In your copy, each record should read exactly as it does below, and no pictures should be present.

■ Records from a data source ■
═══

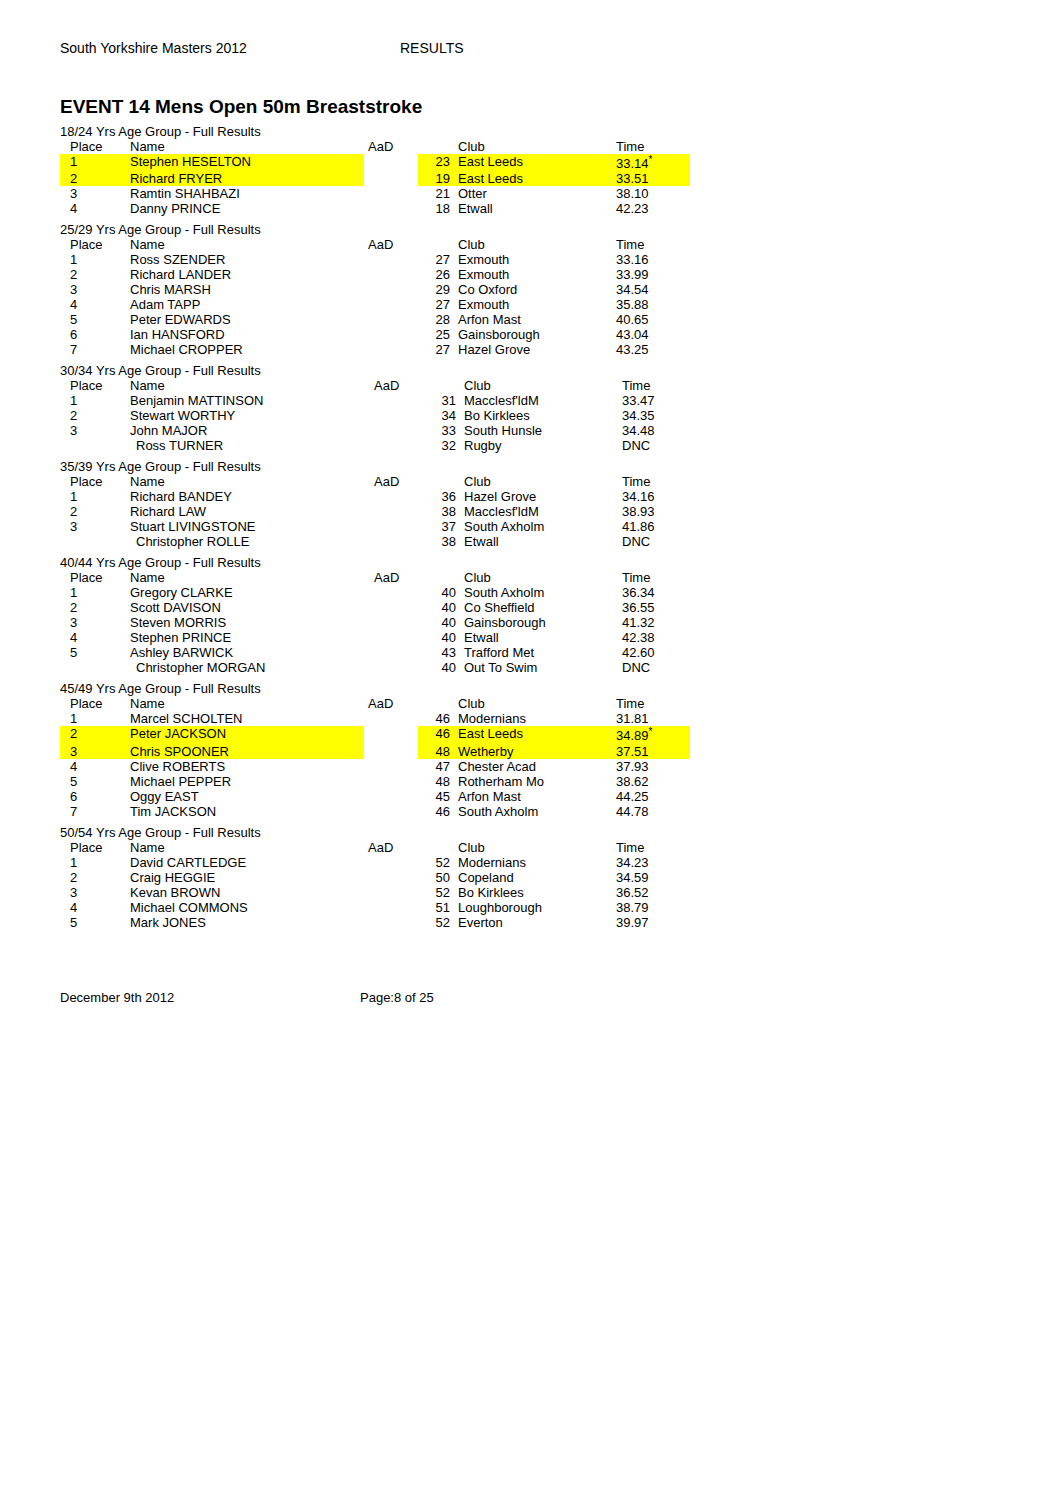South Yorkshire Masters 2012
RESULTS
EVENT 14 Mens Open 50m Breaststroke
18/24 Yrs Age Group - Full Results
| Place | Name | AaD | | Club | Time |
| --- | --- | --- | --- | --- | --- |
| 1 | Stephen HESELTON | | 23 | East Leeds | 33.14 * |
| 2 | Richard FRYER | | 19 | East Leeds | 33.51 |
| 3 | Ramtin SHAHBAZI | | 21 | Otter | 38.10 |
| 4 | Danny PRINCE | | 18 | Etwall | 42.23 |
25/29 Yrs Age Group - Full Results
| Place | Name | AaD | | Club | Time |
| --- | --- | --- | --- | --- | --- |
| 1 | Ross SZENDER | | 27 | Exmouth | 33.16 |
| 2 | Richard LANDER | | 26 | Exmouth | 33.99 |
| 3 | Chris MARSH | | 29 | Co Oxford | 34.54 |
| 4 | Adam TAPP | | 27 | Exmouth | 35.88 |
| 5 | Peter EDWARDS | | 28 | Arfon Mast | 40.65 |
| 6 | Ian HANSFORD | | 25 | Gainsborough | 43.04 |
| 7 | Michael CROPPER | | 27 | Hazel Grove | 43.25 |
30/34 Yrs Age Group - Full Results
| Place | Name | AaD | | Club | Time |
| --- | --- | --- | --- | --- | --- |
| 1 | Benjamin MATTINSON | | 31 | Macclesf'ldM | 33.47 |
| 2 | Stewart WORTHY | | 34 | Bo Kirklees | 34.35 |
| 3 | John MAJOR | | 33 | South Hunsle | 34.48 |
| | Ross TURNER | | 32 | Rugby | DNC |
35/39 Yrs Age Group - Full Results
| Place | Name | AaD | | Club | Time |
| --- | --- | --- | --- | --- | --- |
| 1 | Richard BANDEY | | 36 | Hazel Grove | 34.16 |
| 2 | Richard LAW | | 38 | Macclesf'ldM | 38.93 |
| 3 | Stuart LIVINGSTONE | | 37 | South Axholm | 41.86 |
| | Christopher ROLLE | | 38 | Etwall | DNC |
40/44 Yrs Age Group - Full Results
| Place | Name | AaD | | Club | Time |
| --- | --- | --- | --- | --- | --- |
| 1 | Gregory CLARKE | | 40 | South Axholm | 36.34 |
| 2 | Scott DAVISON | | 40 | Co Sheffield | 36.55 |
| 3 | Steven MORRIS | | 40 | Gainsborough | 41.32 |
| 4 | Stephen PRINCE | | 40 | Etwall | 42.38 |
| 5 | Ashley BARWICK | | 43 | Trafford Met | 42.60 |
| | Christopher MORGAN | | 40 | Out To Swim | DNC |
45/49 Yrs Age Group - Full Results
| Place | Name | AaD | | Club | Time |
| --- | --- | --- | --- | --- | --- |
| 1 | Marcel SCHOLTEN | | 46 | Modernians | 31.81 |
| 2 | Peter JACKSON | | 46 | East Leeds | 34.89 * |
| 3 | Chris SPOONER | | 48 | Wetherby | 37.51 |
| 4 | Clive ROBERTS | | 47 | Chester Acad | 37.93 |
| 5 | Michael PEPPER | | 48 | Rotherham Mo | 38.62 |
| 6 | Oggy EAST | | 45 | Arfon Mast | 44.25 |
| 7 | Tim JACKSON | | 46 | South Axholm | 44.78 |
50/54 Yrs Age Group - Full Results
| Place | Name | AaD | | Club | Time |
| --- | --- | --- | --- | --- | --- |
| 1 | David CARTLEDGE | | 52 | Modernians | 34.23 |
| 2 | Craig HEGGIE | | 50 | Copeland | 34.59 |
| 3 | Kevan BROWN | | 52 | Bo Kirklees | 36.52 |
| 4 | Michael COMMONS | | 51 | Loughborough | 38.79 |
| 5 | Mark JONES | | 52 | Everton | 39.97 |
December 9th 2012
Page:8 of 25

═══

■ The completed task ■
South Yorkshire Masters 2012
RESULTS
EVENT 14 Mens Open 50m Breaststroke
18/24 Yrs Age Group - Full Results
| Place | Name | AaD | | Club | Time |
| --- | --- | --- | --- | --- | --- |
| 1 | Stephen HESELTON | | 23 | East Leeds | 33.14 * |
| 2 | Richard FRYER | | 19 | East Leeds | 33.51 |
| 3 | Ramtin SHAHBAZI | | 21 | Otter | 38.10 |
| 4 | Danny PRINCE | | 18 | Etwall | 42.23 |
25/29 Yrs Age Group - Full Results
| Place | Name | AaD | | Club | Time |
| --- | --- | --- | --- | --- | --- |
| 1 | Ross SZENDER | | 27 | Exmouth | 33.16 |
| 2 | Richard LANDER | | 26 | Exmouth | 33.99 |
| 3 | Chris MARSH | | 29 | Co Oxford | 34.54 |
| 4 | Adam TAPP | | 27 | Exmouth | 35.88 |
| 5 | Peter EDWARDS | | 28 | Arfon Mast | 40.65 |
| 6 | Ian HANSFORD | | 25 | Gainsborough | 43.04 |
| 7 | Michael CROPPER | | 27 | Hazel Grove | 43.25 |
30/34 Yrs Age Group - Full Results
| Place | Name | AaD | | Club | Time |
| --- | --- | --- | --- | --- | --- |
| 1 | Benjamin MATTINSON | | 31 | Macclesf'ldM | 33.47 |
| 2 | Stewart WORTHY | | 34 | Bo Kirklees | 34.35 |
| 3 | John MAJOR | | 33 | South Hunsle | 34.48 |
| | Ross TURNER | | 32 | Rugby | DNC |
35/39 Yrs Age Group - Full Results
| Place | Name | AaD | | Club | Time |
| --- | --- | --- | --- | --- | --- |
| 1 | Richard BANDEY | | 36 | Hazel Grove | 34.16 |
| 2 | Richard LAW | | 38 | Macclesf'ldM | 38.93 |
| 3 | Stuart LIVINGSTONE | | 37 | South Axholm | 41.86 |
| | Christopher ROLLE | | 38 | Etwall | DNC |
40/44 Yrs Age Group - Full Results
| Place | Name | AaD | | Club | Time |
| --- | --- | --- | --- | --- | --- |
| 1 | Gregory CLARKE | | 40 | South Axholm | 36.34 |
| 2 | Scott DAVISON | | 40 | Co Sheffield | 36.55 |
| 3 | Steven MORRIS | | 40 | Gainsborough | 41.32 |
| 4 | Stephen PRINCE | | 40 | Etwall | 42.38 |
| 5 | Ashley BARWICK | | 43 | Trafford Met | 42.60 |
| | Christopher MORGAN | | 40 | Out To Swim | DNC |
45/49 Yrs Age Group - Full Results
| Place | Name | AaD | | Club | Time |
| --- | --- | --- | --- | --- | --- |
| 1 | Marcel SCHOLTEN | | 46 | Modernians | 31.81 |
| 2 | Peter JACKSON | | 46 | East Leeds | 34.89 * |
| 3 | Chris SPOONER | | 48 | Wetherby | 37.51 |
| 4 | Clive ROBERTS | | 47 | Chester Acad | 37.93 |
| 5 | Michael PEPPER | | 48 | Rotherham Mo | 38.62 |
| 6 | Oggy EAST | | 45 | Arfon Mast | 44.25 |
| 7 | Tim JACKSON | | 46 | South Axholm | 44.78 |
50/54 Yrs Age Group - Full Results
| Place | Name | AaD | | Club | Time |
| --- | --- | --- | --- | --- | --- |
| 1 | David CARTLEDGE | | 52 | Modernians | 34.23 |
| 2 | Craig HEGGIE | | 50 | Copeland | 34.59 |
| 3 | Kevan BROWN | | 52 | Bo Kirklees | 36.52 |
| 4 | Michael COMMONS | | 51 | Loughborough | 38.79 |
| 5 | Mark JONES | | 52 | Everton | 39.97 |
December 9th 2012
Page:8 of 25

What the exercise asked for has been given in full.